#### [WHAT IS REQUIRED]
Please, from the entries below, transcribe exactly the lines that begin at the line with "SLASU - Site" and end at the line with "1:09.44 | (1) | | |", without the pictures.
** SOURCE DATA follows **
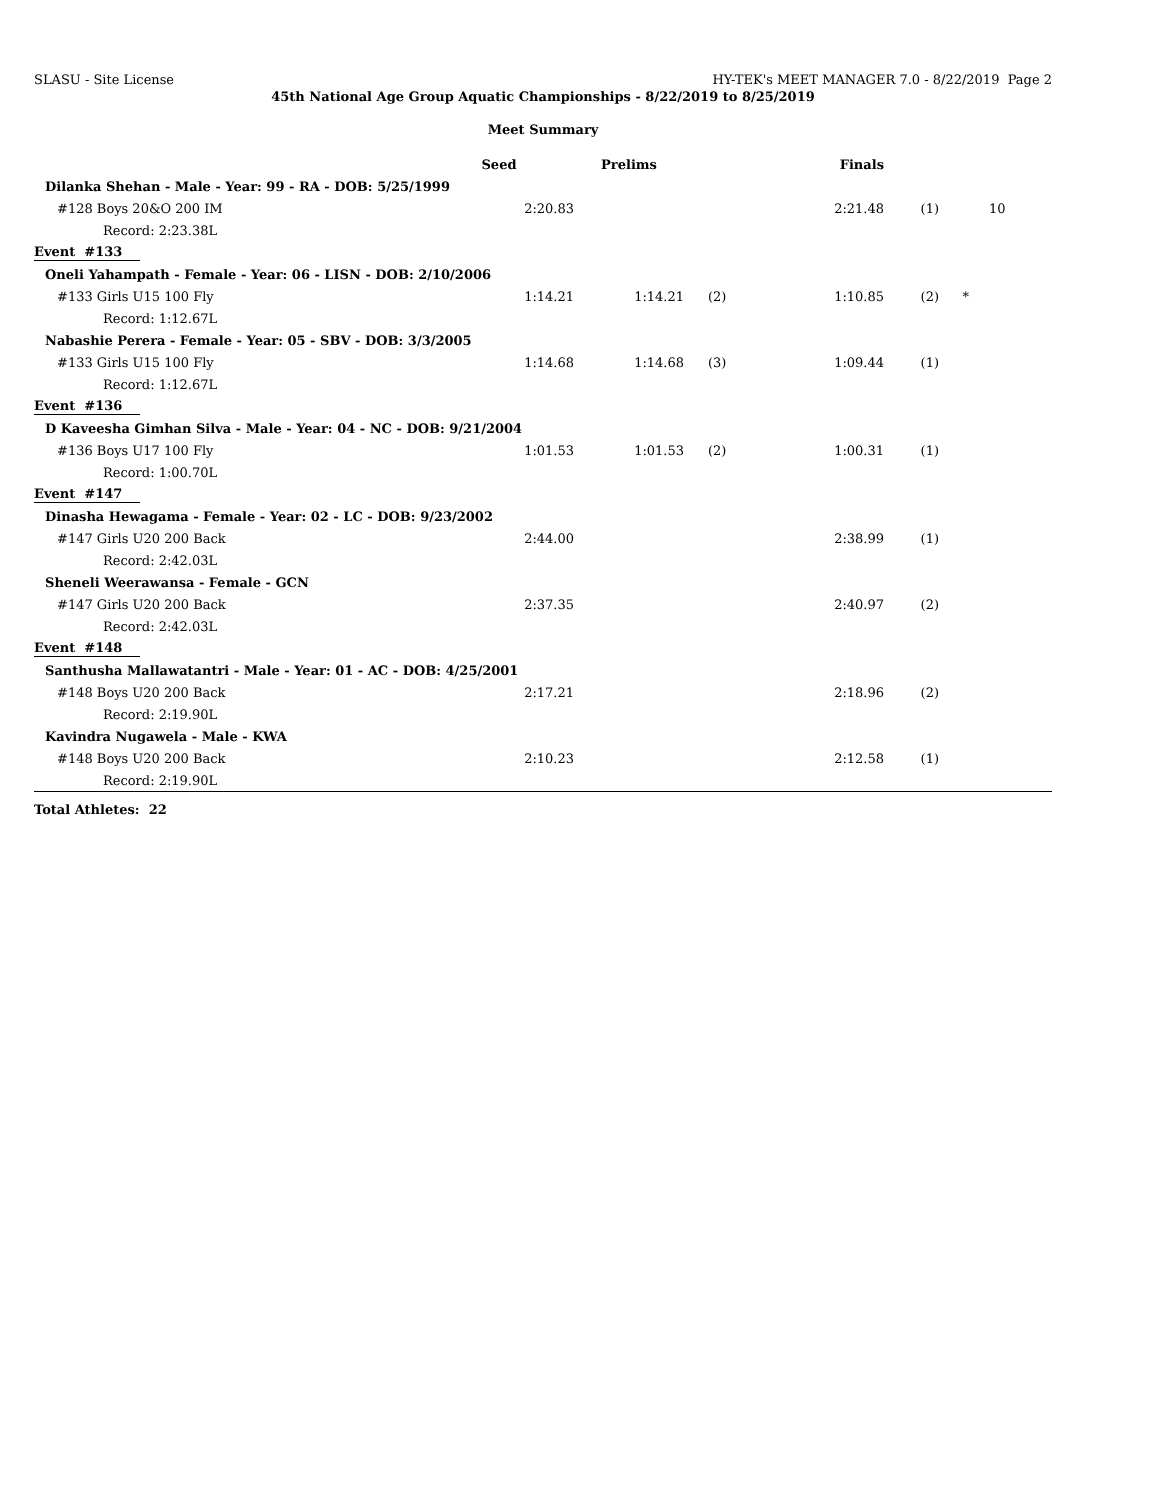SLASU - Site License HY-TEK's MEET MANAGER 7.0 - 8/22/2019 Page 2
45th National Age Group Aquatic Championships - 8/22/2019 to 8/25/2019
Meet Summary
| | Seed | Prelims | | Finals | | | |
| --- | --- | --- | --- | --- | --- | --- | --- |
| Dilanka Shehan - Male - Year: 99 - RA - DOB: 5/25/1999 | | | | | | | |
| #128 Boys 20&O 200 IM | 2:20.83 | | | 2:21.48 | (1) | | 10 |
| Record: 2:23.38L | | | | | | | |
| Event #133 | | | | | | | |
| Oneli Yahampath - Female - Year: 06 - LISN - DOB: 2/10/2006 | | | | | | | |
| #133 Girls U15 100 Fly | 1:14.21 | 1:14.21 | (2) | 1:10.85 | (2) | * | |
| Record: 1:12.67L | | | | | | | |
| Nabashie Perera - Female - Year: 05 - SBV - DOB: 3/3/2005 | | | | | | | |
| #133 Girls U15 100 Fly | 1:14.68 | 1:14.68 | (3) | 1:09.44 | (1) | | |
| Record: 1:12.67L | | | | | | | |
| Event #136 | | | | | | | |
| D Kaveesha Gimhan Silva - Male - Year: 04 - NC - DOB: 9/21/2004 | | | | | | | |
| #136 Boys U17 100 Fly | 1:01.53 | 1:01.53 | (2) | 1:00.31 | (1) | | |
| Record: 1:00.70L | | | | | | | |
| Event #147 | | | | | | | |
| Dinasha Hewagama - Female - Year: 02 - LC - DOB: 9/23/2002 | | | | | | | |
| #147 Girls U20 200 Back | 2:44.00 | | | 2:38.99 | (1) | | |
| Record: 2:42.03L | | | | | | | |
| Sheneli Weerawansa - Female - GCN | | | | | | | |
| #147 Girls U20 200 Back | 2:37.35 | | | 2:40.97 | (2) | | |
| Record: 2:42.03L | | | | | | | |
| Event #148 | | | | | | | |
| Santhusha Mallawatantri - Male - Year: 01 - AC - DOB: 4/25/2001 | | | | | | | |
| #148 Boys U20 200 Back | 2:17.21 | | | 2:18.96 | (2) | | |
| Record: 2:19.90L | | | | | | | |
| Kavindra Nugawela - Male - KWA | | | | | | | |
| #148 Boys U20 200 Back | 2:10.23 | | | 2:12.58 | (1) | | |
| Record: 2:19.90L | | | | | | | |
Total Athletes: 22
** End of SOURCE DATA **
** SOURCE DATA follows **
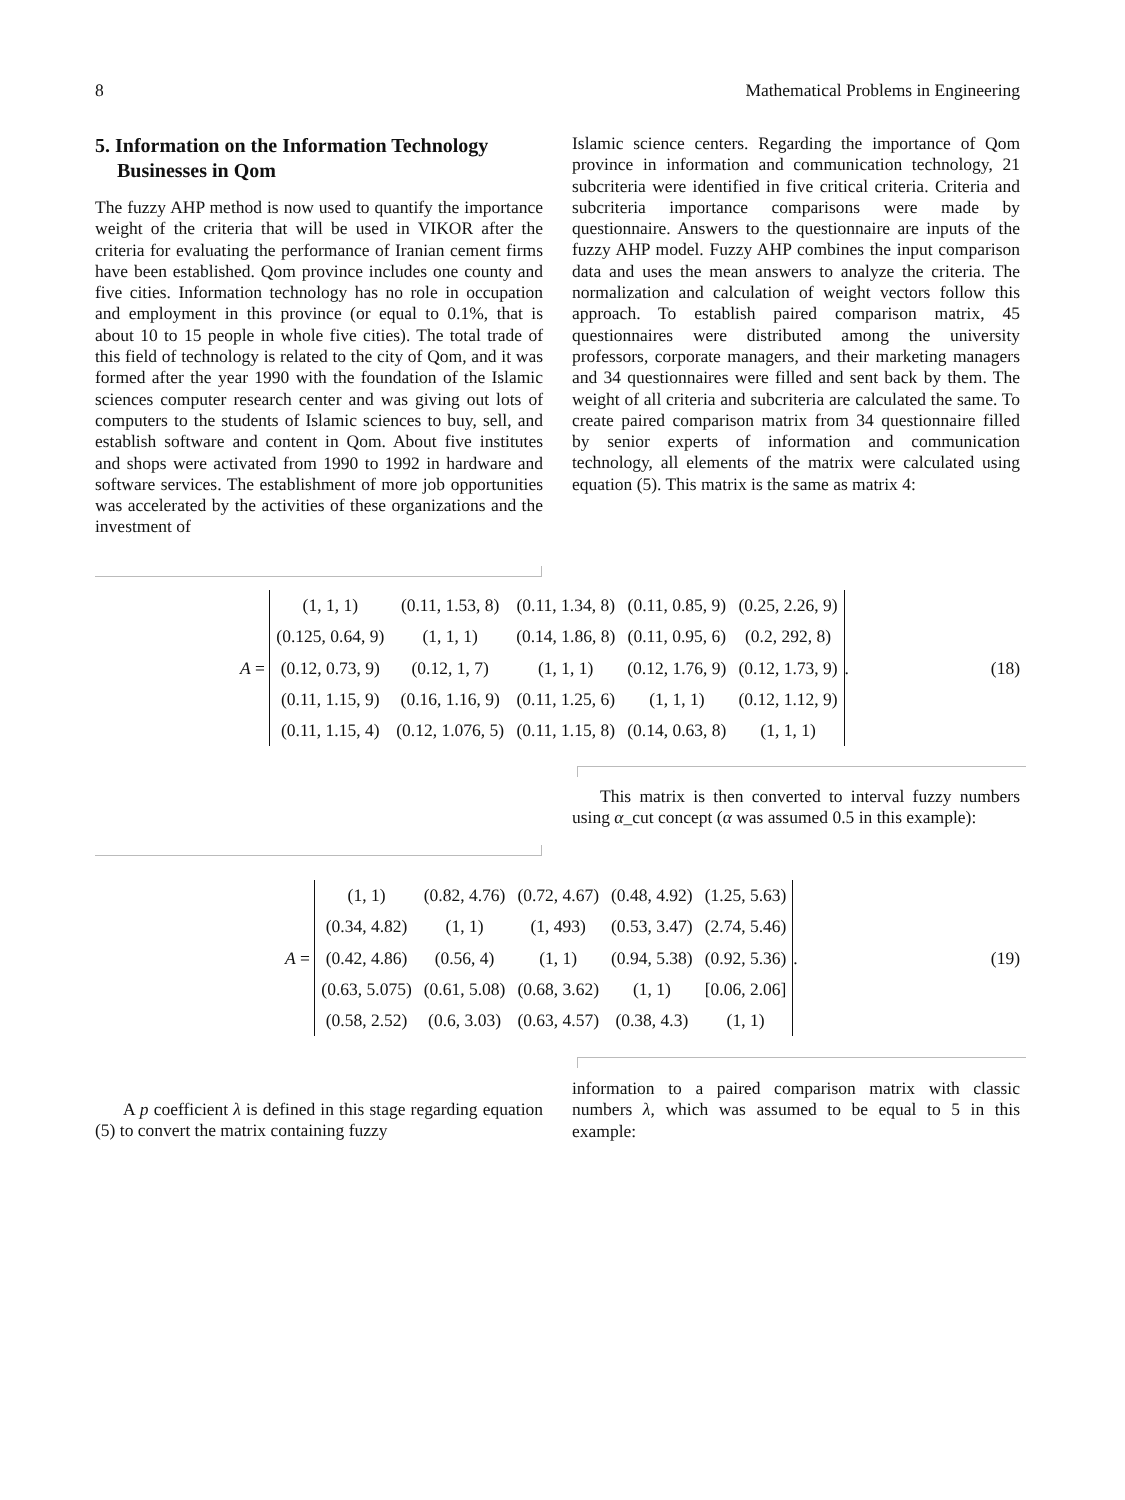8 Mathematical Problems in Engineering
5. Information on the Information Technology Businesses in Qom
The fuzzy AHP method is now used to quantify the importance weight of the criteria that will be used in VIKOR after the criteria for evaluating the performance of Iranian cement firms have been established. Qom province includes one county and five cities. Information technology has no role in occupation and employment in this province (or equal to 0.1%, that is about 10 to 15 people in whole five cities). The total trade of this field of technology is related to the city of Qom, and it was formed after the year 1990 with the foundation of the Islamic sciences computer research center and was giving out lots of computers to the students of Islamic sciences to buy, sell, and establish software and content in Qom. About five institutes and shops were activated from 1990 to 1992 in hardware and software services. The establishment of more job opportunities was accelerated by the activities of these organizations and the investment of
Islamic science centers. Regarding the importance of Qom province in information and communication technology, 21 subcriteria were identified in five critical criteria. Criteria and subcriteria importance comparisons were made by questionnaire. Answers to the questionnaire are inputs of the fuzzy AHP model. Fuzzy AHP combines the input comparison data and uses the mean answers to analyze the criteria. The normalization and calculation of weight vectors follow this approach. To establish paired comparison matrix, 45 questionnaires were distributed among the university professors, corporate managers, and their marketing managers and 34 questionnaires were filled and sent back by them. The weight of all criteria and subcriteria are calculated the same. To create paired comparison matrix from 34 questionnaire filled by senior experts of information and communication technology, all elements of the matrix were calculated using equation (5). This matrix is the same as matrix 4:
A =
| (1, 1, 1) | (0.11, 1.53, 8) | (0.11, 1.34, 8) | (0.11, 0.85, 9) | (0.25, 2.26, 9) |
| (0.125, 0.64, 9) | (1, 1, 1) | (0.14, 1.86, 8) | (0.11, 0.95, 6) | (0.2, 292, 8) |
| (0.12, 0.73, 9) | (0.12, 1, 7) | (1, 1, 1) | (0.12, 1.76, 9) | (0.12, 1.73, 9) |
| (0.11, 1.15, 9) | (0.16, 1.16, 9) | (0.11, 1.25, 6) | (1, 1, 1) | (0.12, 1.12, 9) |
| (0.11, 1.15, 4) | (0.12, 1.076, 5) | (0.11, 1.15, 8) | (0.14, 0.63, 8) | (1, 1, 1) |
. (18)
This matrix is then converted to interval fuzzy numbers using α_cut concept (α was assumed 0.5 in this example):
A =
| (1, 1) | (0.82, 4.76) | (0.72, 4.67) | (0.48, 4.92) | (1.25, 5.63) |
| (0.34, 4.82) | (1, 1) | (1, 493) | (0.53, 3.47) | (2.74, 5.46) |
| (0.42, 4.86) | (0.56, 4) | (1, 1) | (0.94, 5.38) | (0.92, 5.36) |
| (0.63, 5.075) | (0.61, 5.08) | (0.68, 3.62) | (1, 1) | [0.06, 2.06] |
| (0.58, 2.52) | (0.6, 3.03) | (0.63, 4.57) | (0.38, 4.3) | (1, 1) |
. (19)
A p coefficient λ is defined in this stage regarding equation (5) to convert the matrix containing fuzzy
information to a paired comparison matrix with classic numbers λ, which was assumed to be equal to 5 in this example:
** End of SOURCE DATA **
#### [TASK SOLUTION]
SLASU - Site License HY-TEK's MEET MANAGER 7.0 - 8/22/2019 Page 2
45th National Age Group Aquatic Championships - 8/22/2019 to 8/25/2019
Meet Summary
| | Seed | Prelims | | Finals | | | |
| --- | --- | --- | --- | --- | --- | --- | --- |
| Dilanka Shehan - Male - Year: 99 - RA - DOB: 5/25/1999 | | | | | | | |
| #128 Boys 20&O 200 IM | 2:20.83 | | | 2:21.48 | (1) | | 10 |
| Record: 2:23.38L | | | | | | | |
| Event #133 | | | | | | | |
| Oneli Yahampath - Female - Year: 06 - LISN - DOB: 2/10/2006 | | | | | | | |
| #133 Girls U15 100 Fly | 1:14.21 | 1:14.21 | (2) | 1:10.85 | (2) | * | |
| Record: 1:12.67L | | | | | | | |
| Nabashie Perera - Female - Year: 05 - SBV - DOB: 3/3/2005 | | | | | | | |
| #133 Girls U15 100 Fly | 1:14.68 | 1:14.68 | (3) | 1:09.44 | (1) | | |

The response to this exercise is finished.